As you can imagine, I’ve learned a lot of things, not all of them about being a parent:


  1. You can do it.  If you have to, you can.  The moment that you think you can’t cope anymore comes right before the moment when you discover that you can and will soldier through.  This is true of childbirth, parenting and any number of other things that life can throw at you.
  2. Children make you carry on.  You may want to sit on the sofa, chain drink tea and watch crap on TV but you can’t, so you don’t and your children will force you to put one foot in front of the other.
  3. You can shut down your emotions, but not forever.  My husband has done a lot of the stressful legwork and paperwork associated with probate, power of attorney and house moves.  He’s needed me to be calm and stable for him,  my kids have needed me to be calm and stable for them and I have managed it most of the time.  Sometimes I can’t, no one can, carrying the emotional burdens of a family on your own is impossible.  You have to accept that.
  4. You need a lot less sleep than you think you do.  I said that last year but it stands true even more so now.
  5. Things can always get worse but you can handle it.   The really awful things help you to see the less awful things in a new light. That’s not to say that they won’t hurt, and you never know what might be the straw that broke the camel’s back but it will be okay.  You will always find a reason to smile if you look for it.
  6. When times get tough you have to give yourself a little breathing room and acknowledge that you are not perfect.  You may burst into tears publicly or lose your temper at your kids, these are things that normal flawed people will do when they are under duress.  It doesn’t make you a bad person, it makes you human.  I remind myself of this whenever I fall short of my own expectations.
  7. People can be wonderful.  There will always be help offered, the biggest trouble you may face is accepting it.  I feel guilty when I ask for help.  I feel like I’m putting on people, I am, as my mother-in-law would say, ‘a bugger for that’.  But knowing that people care enough to offer can be enough to brighten a dark moment.
  8. It is important to remember that others have their problems too.  Never, ever forget that other people also suffer.  Thinking that you are the only one going through this is a dark place to be in and an incredibly selfish perspective to take.  If you can prevent yourself from wallowing and remember to look outwards and think of others, you will feel better, I promise.

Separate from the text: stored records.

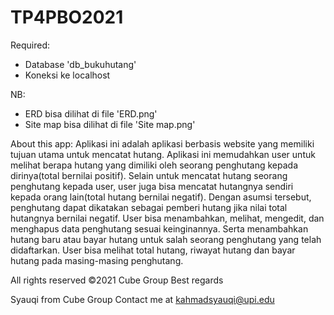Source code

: # TP4PBO2021
Required:
- Database 'db_bukuhutang'
- Koneksi ke localhost

NB:
- ERD bisa dilihat di file 'ERD.png'
- Site map bisa dilihat di file 'Site map.png'

About this app:
  Aplikasi ini adalah aplikasi berbasis website yang memiliki tujuan utama untuk mencatat hutang. Aplikasi ini memudahkan user untuk melihat berapa hutang yang dimiliki oleh seorang penghutang kepada dirinya(total bernilai positif). Selain untuk mencatat hutang seorang penghutang kepada user, user juga bisa mencatat hutangnya sendiri kepada orang lain(total hutang bernilai negatif). Dengan asumsi tersebut, penghutang dapat dikatakan sebagai pemberi hutang jika nilai total hutangnya bernilai negatif.
  User bisa menambahkan, melihat, mengedit, dan menghapus data penghutang sesuai keinginannya. Serta menambahkan hutang baru atau bayar hutang untuk salah seorang penghutang yang telah didaftarkan. User bisa melihat total hutang, riwayat hutang dan bayar hutang pada masing-masing penghutang.


All rights reserved ©2021 Cube Group
Best regards

Syauqi from Cube Group
Contact me at kahmadsyauqi@upi.edu
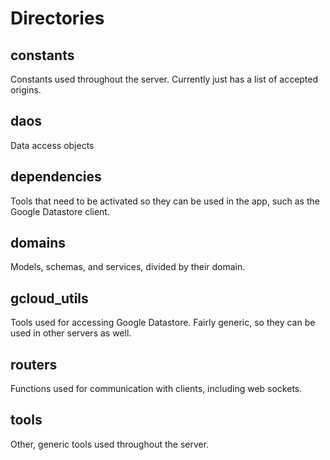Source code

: # Directories

## constants

Constants used throughout the server. Currently just has a list of accepted origins.

## daos

Data access objects

## dependencies

Tools that need to be activated so they can be used in the app, such as the Google Datastore client.

## domains

Models, schemas, and services, divided by their domain.

## gcloud_utils

Tools used for accessing Google Datastore. Fairly generic, so they can be used in other servers as well.

## routers

Functions used for communication with clients, including web sockets.

## tools

Other, generic tools used throughout the server.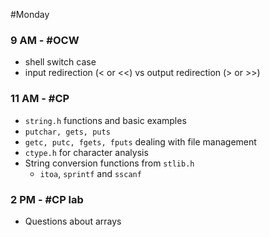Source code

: #Monday 
### 9 AM - #OCW 
- shell switch case
- input redirection (< or <<) vs output redirection (> or >>)

### 11 AM - #CP 
- `string.h` functions and basic examples
- `putchar, gets, puts`
- `getc, putc, fgets, fputs` dealing with file management
- `ctype.h` for character analysis
- String conversion functions from `stlib.h` 
	- `itoa`, `sprintf` and `sscanf`

### 2 PM - #CP lab
- Questions about arrays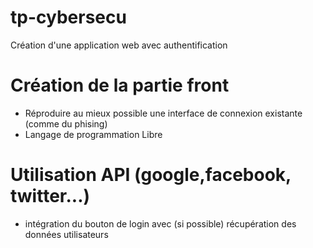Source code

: # tp-cybersecu

Création d'une application web avec authentification 
# Création de la partie front 
- Réproduire au mieux possible une interface de connexion existante (comme du phising)
- Langage de programmation Libre 

# Utilisation API (google,facebook, twitter...)
- intégration du bouton de login avec (si possible) récupération des données utilisateurs


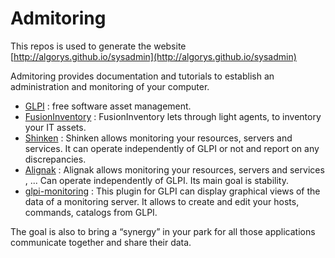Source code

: Admitoring
============

This repos is used to generate the website [http://algorys.github.io/sysadmin](http://algorys.github.io/sysadmin)

Admitoring provides documentation and tutorials to establish an administration and monitoring of your computer.

* [GLPI](http://glpi-project.org) : free software asset management.
* [FusionInventory](fusioninventory.org) : FusionInventory lets through light agents, to inventory your IT assets.
* [Shinken](http://www.shinken-monitoring.org/) : Shinken allows monitoring your resources, servers and services. It can operate independently of GLPI or not and report on any discrepancies.
* [Alignak](http://alignak-monitoring.github.io) : Alignak allows monitoring your resources, servers and services , ... Can operate independently of GLPI. Its main goal is stability.
* [glpi-monitoring](https://github.com/ddurieux/glpi_monitoring) : This plugin for GLPI can display graphical views of the data of a monitoring server. It allows to create and edit your hosts, commands, catalogs from GLPI.

The goal is also to bring a “synergy” in your park for all those applications communicate together and share their data.
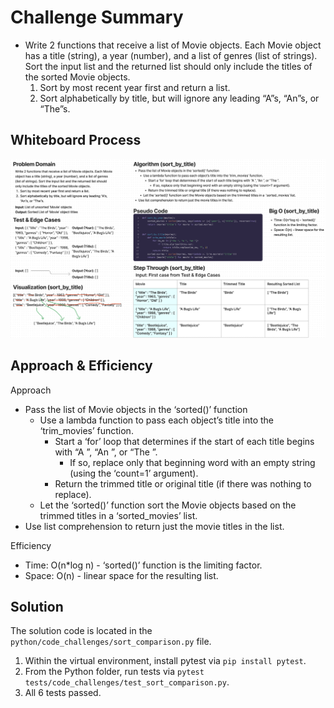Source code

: # Challenge Summary

* Write 2 functions that receive a list of Movie objects. Each Movie object has a title (string), a year (number), and a list of genres (list of strings). Sort the input list and the returned list should only include the titles of the sorted Movie objects.
  1. Sort by most recent year first and return a list.
  2. Sort alphabetically by title, but will ignore any leading “A”s, “An”s, or “The”s.

## Whiteboard Process

![WhiteBoard CC28](sort_comparison.png)

## Approach & Efficiency

Approach
* Pass the list of Movie objects in the ‘sorted()’ function
  * Use a lambda function to pass each object’s title into the ‘trim_movies’ function.
    * Start a ‘for’ loop that determines if the start of each title begins with “A ”, “An ”, or “The ”.
      * If so, replace only that beginning word with an empty string (using the ‘count=1’ argument).
    * Return the trimmed title or original title (if there was nothing to replace).
  * Let the ‘sorted()’ function sort the Movie objects based on the trimmed titles in a  ‘sorted_movies’ list.
* Use list comprehension to return just the movie titles in the list.

Efficiency
* Time: O(n*log n) - ‘sorted()’ function is the limiting factor.
* Space: O(n) - linear space for the resulting list.

## Solution

The solution code is located in the `python/code_challenges/sort_comparison.py` file.

1. Within the virtual environment, install pytest via `pip install pytest`.
2. From the Python folder, run tests via `pytest tests/code_challenges/test_sort_comparison.py`.
3. All 6 tests passed.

  9. Silence is golden.  The modern world is full of chatter.  It’s easy to spend your time browsing the internet or flicking from channel to channel but, in many ways, that is just as overwhelming as anything else that life can throw at you.  Silence is restorative.  Lack of stimulation can be heaven.  Let yourself breathe from time to time.
  10. It is important to take some time for you.  Whatever it is that you need to do to feel more like yourself,  whether that involves taking care over your appearance, reading a book or, like me, right now, writing a blog post, take the time to do it whenever you can.  It’s not selfish, it’s sane.


Lessons need to be learned and relearned, I’m just about to read last year’s post to remind myself of what I should already know.  Knowing does not make it working practice.  Knowing is a good first step though.  I think I now know quite a bit.